The intricate plot involves a bloody multi-victim homicide at a local coffee shop called the Night Owl; Stensland is one of the victims. As our three officers investigate the crime they uncover many other clues suggesting that the initial robbery of the coffee shop was just a cover up: double-dealings, prostitutes made up to look like popular movie stars (including a Veronica Lake clone played by Kim Basinger), extortion of political officials, other murders. An unseen force is plotting to take over the void in organized crime left behind when Mickey Cohen was sent to prison. Exley initially is the lone officer investigating the case. Being the virtuous law officer that he is, he has no compunction about destroying everything that made him famous. He eventually teams up with both Vincennes and White to solve the case.

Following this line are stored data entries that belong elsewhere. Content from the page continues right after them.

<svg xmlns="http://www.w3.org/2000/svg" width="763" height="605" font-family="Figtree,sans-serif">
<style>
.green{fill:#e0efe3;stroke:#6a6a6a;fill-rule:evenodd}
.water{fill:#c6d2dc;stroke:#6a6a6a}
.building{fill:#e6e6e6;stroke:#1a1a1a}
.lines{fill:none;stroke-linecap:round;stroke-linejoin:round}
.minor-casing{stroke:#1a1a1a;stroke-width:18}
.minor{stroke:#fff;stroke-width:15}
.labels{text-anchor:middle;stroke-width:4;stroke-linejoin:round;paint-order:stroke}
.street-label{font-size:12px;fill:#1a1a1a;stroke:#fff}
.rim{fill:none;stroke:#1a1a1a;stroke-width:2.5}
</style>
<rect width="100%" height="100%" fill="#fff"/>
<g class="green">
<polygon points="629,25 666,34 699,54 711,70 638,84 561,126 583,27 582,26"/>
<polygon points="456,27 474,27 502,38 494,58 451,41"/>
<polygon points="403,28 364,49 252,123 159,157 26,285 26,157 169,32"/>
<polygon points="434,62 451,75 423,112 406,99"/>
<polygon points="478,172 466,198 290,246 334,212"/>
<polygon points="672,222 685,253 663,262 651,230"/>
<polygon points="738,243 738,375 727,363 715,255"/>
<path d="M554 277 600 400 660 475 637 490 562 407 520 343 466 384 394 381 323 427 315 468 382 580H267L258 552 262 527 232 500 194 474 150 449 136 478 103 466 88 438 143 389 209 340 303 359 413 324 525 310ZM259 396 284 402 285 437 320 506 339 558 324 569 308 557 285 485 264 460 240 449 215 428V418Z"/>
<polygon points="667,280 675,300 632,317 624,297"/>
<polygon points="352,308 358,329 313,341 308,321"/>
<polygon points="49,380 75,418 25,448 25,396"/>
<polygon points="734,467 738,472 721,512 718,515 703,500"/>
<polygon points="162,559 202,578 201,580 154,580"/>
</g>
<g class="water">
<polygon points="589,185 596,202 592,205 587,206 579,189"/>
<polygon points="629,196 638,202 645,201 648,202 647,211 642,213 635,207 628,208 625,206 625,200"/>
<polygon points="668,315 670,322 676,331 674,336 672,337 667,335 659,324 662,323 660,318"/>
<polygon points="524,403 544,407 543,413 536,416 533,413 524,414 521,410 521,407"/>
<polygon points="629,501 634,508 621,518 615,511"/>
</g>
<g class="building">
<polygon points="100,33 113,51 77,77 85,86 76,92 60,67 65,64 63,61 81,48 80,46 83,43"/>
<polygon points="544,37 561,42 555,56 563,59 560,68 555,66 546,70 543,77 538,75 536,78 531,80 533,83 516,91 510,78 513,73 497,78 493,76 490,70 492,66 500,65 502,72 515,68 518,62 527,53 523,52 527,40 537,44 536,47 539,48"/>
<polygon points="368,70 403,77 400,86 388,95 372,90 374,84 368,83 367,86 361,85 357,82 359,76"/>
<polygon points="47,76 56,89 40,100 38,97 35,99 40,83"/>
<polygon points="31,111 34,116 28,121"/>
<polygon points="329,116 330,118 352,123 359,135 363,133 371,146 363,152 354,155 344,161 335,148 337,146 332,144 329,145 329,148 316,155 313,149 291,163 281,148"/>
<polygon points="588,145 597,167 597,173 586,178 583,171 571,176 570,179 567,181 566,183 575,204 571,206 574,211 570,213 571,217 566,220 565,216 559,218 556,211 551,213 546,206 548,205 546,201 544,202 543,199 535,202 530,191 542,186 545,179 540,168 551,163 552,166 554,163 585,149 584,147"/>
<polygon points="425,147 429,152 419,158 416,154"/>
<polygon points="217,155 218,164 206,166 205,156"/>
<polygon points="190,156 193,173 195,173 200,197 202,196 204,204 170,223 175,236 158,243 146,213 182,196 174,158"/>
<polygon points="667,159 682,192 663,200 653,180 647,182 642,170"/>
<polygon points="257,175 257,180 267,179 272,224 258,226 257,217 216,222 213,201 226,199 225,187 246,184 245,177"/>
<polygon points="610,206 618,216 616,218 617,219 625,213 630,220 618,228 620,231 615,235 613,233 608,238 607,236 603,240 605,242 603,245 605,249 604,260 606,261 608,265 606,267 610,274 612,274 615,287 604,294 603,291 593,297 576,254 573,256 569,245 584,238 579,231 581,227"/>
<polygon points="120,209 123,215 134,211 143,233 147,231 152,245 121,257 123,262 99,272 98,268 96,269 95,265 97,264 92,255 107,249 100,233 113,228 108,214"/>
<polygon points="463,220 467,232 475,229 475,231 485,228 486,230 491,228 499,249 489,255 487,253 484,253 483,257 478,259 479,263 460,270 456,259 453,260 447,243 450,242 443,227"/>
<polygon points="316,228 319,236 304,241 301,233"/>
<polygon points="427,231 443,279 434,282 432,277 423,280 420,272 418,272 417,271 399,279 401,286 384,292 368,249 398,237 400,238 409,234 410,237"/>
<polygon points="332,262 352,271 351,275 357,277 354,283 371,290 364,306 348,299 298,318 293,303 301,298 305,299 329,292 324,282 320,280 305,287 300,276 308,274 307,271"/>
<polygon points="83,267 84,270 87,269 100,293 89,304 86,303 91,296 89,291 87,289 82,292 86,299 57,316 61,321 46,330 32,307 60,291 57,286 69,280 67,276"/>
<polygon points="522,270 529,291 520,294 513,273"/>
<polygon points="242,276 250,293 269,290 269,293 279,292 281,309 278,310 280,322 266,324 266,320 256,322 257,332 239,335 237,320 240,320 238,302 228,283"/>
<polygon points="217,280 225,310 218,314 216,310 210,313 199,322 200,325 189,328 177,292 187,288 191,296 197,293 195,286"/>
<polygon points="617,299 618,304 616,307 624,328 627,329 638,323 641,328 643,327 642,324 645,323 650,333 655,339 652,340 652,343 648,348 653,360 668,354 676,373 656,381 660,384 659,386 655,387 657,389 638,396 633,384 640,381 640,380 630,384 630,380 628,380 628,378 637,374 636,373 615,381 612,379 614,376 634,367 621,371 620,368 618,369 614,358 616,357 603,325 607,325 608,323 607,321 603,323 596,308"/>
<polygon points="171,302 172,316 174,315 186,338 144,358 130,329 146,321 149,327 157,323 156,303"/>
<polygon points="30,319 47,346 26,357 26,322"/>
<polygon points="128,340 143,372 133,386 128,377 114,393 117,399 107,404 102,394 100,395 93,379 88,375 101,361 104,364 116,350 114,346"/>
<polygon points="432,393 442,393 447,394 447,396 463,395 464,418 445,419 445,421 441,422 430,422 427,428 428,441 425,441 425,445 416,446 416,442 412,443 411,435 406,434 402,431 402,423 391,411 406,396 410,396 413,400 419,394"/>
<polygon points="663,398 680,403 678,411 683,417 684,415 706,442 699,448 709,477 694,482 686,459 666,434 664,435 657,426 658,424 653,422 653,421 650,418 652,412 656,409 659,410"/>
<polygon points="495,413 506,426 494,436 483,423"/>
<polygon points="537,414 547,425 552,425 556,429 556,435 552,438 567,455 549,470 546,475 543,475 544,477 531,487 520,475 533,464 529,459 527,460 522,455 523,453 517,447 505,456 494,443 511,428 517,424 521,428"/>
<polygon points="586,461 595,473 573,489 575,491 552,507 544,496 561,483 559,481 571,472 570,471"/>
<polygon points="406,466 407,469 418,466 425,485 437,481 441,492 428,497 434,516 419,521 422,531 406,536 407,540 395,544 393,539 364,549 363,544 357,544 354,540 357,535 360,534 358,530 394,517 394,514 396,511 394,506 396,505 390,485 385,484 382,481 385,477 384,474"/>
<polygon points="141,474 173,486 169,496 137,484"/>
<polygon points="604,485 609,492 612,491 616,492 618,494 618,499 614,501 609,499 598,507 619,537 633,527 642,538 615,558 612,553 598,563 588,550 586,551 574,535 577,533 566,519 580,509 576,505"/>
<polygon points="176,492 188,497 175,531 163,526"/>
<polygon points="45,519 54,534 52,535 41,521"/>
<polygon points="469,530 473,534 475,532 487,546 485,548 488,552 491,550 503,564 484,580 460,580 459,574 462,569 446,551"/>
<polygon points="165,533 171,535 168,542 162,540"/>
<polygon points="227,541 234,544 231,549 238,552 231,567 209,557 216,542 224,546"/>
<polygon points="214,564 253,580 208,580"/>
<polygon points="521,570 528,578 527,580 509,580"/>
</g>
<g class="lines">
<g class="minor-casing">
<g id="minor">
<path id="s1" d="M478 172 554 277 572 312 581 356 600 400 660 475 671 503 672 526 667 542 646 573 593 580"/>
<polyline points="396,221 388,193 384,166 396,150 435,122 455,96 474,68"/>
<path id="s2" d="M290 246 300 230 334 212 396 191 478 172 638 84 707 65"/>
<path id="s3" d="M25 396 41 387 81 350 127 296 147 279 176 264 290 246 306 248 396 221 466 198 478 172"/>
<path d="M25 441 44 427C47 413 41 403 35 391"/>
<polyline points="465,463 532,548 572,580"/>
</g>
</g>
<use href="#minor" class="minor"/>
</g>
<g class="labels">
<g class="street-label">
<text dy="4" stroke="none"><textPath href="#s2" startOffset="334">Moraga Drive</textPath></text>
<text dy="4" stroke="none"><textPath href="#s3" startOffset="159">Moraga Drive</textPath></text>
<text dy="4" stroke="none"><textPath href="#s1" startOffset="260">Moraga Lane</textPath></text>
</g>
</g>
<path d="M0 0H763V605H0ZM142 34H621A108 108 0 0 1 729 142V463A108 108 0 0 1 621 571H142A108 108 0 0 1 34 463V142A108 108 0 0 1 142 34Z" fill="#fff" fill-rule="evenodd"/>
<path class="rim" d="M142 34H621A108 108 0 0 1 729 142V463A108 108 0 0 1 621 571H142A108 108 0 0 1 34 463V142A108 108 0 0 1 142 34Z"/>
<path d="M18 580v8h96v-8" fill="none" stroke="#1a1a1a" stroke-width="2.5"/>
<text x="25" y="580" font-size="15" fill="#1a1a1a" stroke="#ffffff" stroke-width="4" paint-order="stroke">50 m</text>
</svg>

The script has the type of deft plotting that made films like The Crying Game and The Usual Suspects so popular. The investigation of the crime is as much a mystery to us as it is to the three protagonists. Clues are given to us as they are discovered by Exley, Vincennes and White; we are never allowed to know more than they do. Hanson uses this method of scripting to maintain the suspense level: the scene of Vincennes’ assassination is totally unexpected – until the killer pulls a pistol and fires you won’t have any idea it’s coming.

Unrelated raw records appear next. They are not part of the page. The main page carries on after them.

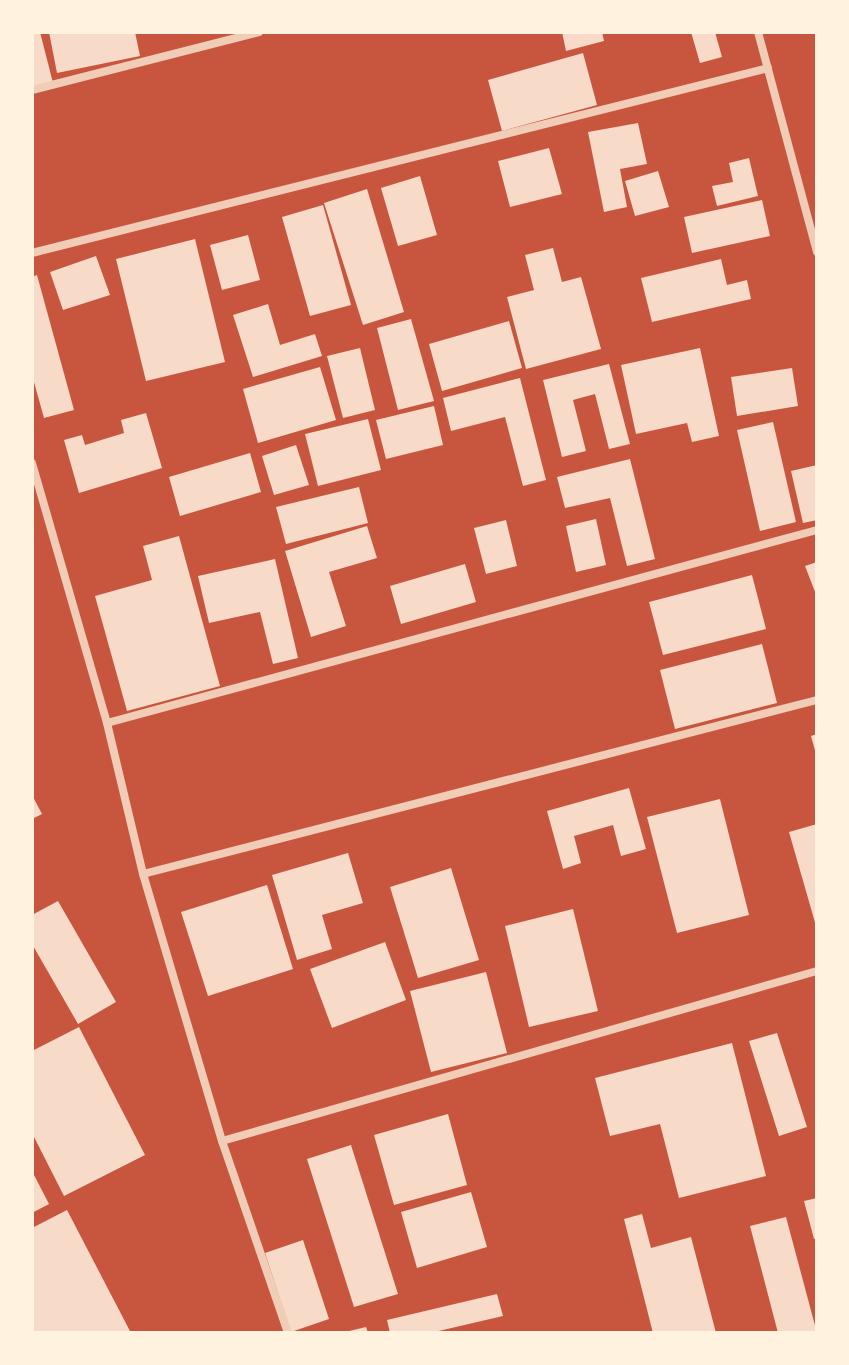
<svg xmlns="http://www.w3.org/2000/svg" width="849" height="1365" viewBox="0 0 849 1365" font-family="'Sofia Sans Condensed',sans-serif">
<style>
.building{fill:#f7dbc8}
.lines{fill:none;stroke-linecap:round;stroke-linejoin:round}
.minor{stroke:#f1ccb7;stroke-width:8}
</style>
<rect width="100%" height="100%" fill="#c8553d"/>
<g class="building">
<path d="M32,32H40L53,83L32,88Z"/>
<path d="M49,32H135L140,56L57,73Z"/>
<path d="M562,32H602L604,41L566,51Z"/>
<path d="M691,32H715L722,57L700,63Z"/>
<path d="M583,53L597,105L502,131L488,80Z"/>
<path d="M638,123L647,164L620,169L627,207L604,212L588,132Z"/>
<path d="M549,148L562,194L510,207L498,161Z"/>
<path d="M749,158L758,196L717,206L712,186L733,182L729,163Z"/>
<path d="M658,171L669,207L635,216L625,181Z"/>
<path d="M420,176L437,235L398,246L381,188Z"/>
<path d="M367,189L404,312L363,325L324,203Z"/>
<path d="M762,200L770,236L692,253L684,217Z"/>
<path d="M323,205L351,305L310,316L282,217Z"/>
<path d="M248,235L260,280L222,290L210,245Z"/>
<path d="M195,239L225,362L146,381L116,259Z"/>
<path d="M553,248L562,282L581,277L601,349L526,369L507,297L534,290L525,255Z"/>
<path d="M96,256L110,295L63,310L50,272Z"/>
<path d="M721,259L727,285L747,280L751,299L652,322L641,278Z"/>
<path d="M37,275L74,410L44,418L32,375V277Z"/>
<path d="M268,304L280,345L315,334L322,356L253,377L233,315Z"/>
<path d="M411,319L434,401L398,410L377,328Z"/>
<path d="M509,321L522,368L442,391L429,344Z"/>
<path d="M360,348L375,410L343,418L327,356Z"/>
<path d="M700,348L719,436L692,442L687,423L636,434L621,365Z"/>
<path d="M609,364L630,444L609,449L595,394L573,400L586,451L562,457L543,380Z"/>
<path d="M320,367L336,420L258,443L243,389Z"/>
<path d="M792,368L798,406L737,416L731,377Z"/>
<path d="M520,378L546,480L523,486L505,417L451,431L443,398Z"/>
<path d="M434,406L443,445L386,459L376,420Z"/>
<path d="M146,413L162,468L79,493L64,440L82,435L85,445L124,433L121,420Z"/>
<path d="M368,419L381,470L318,486L305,434Z"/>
<path d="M773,422L796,522L760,531L737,430Z"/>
<path d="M296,445L309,485L274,495L262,456Z"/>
<path d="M250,453L261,492L180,516L169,477Z"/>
<path d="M630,459L655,559L627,566L610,498L565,508L557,477Z"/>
<path d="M817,465V520L803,523L791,471Z"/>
<path d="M359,487L368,523L286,544L276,507Z"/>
<path d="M596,519L606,565L576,572L566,526Z"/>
<path d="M506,520L517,566L486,574L474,528Z"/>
<path d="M367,526L377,558L329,572L346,626L311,637L285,551Z"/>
<path d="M179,536L220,686L127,711L95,596L152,580L143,546Z"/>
<path d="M275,559L298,658L273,664L260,612L209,623L198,576Z"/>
<path d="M817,562V597L805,566Z"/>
<path d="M465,564L476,602L401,624L390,586Z"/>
<path d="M752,575L766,629L663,655L649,602Z"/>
<path d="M762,644L777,703L675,729L660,670Z"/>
<path d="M817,734V754H816L811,736Z"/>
<path d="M629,788L646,849L621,856L613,825L574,836L581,863L563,869L547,811Z"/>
<path d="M32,795L42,814L32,819Z"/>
<path d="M720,799L749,915L677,933L647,817Z"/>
<path d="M817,824V926H816L789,832Z"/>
<path d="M348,853L363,903L322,915L332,949L297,960L272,875Z"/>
<path d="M451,868L479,960L418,978L390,887Z"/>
<path d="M267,885L293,969L208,996L181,912Z"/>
<path d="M58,901L116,1002L78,1024L32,944V915Z"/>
<path d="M573,909L598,1011L529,1027L505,926Z"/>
<path d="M385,942L406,1000L332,1028L310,969Z"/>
<path d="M486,972L507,1053L431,1072L410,991Z"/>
<path d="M79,1027L145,1155L64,1196L32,1133V1051Z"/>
<path d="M777,1033L807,1127L779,1136L749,1041Z"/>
<path d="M732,1043L766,1176L679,1198L660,1124L610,1136L595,1078Z"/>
<path d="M448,1114L467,1185L394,1205L374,1135Z"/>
<path d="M351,1145L398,1294L354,1307L307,1159Z"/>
<path d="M32,1171L49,1204L32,1213Z"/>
<path d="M471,1192L487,1247L417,1268L401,1212Z"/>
<path d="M817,1198V1238L814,1239L804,1201Z"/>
<path d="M67,1210L131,1333H34L32,1329V1228Z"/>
<path d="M642,1214L651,1248L691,1237L716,1333H653L624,1219Z"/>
<path d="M786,1217L817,1333H778L750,1226Z"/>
<path d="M303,1240L329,1319L291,1332L265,1253Z"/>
<path d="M497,1294L503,1316L430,1333H390L387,1320Z"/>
<path d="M366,1327L368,1333H345V1332Z"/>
</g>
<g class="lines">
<g class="minor">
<path d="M758,32L817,252"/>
<path d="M32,90L259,32"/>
<path d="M32,253L768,68"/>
<path d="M32,463L107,723L143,874L222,1141L288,1333"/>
<path d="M107,723L817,530"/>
<path d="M143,874L817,700"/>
<path d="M222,1141L817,971"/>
</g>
</g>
<rect width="849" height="1365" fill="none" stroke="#fff3e0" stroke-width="68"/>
</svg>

Equally powerful is the way Hanson presents us with White’s methods of dealing with suspects. In one unnerving scene he grabs the crotch of Cohen’s former bodyguard, Johnny Stompanato, and squeezes. White increases the pressure even further when he suspects him of lying. In the film’s most frightening scene White discovers the corpse of a former cop connected to the Night Owl murders. It’s presented so graphically that you can almost smell the body.

The film looks and sounds right. Production designer, Jeannine Oppewal has packed every frame with a richness of detail to transport us back to the Los Angeles of half a century ago. Dante Spinotti’s expert photography and Peter Honess’ sharp editing give every frame a "still" quality. The film captures the essence of noir themes while, interestingly, it also challenges them. Most key scenes actually take place in daylight. Light pours in through every window and the colors are vibrant, playing off the dark subject matter against the brutal L.A.sunlight. Composer Jerry Goldsmith reprises the style he used on Chinatown, using a lone trumpet to accent his haunting score. Several popular songs of the era are also used, the best example being Johnny Mercer’s Accentuate the Positive which plays over the opening titles.

L.A. Confidential may not be for everyone. The plot is so intricate that viewers may find it confusing to follow. It’s a film that requires several viewings to get a coherent sense of the story and characters, their motivations and loyalties. On the other hand, the pace never lags and the performances, especially those of Spacey and Crowe, are memorable.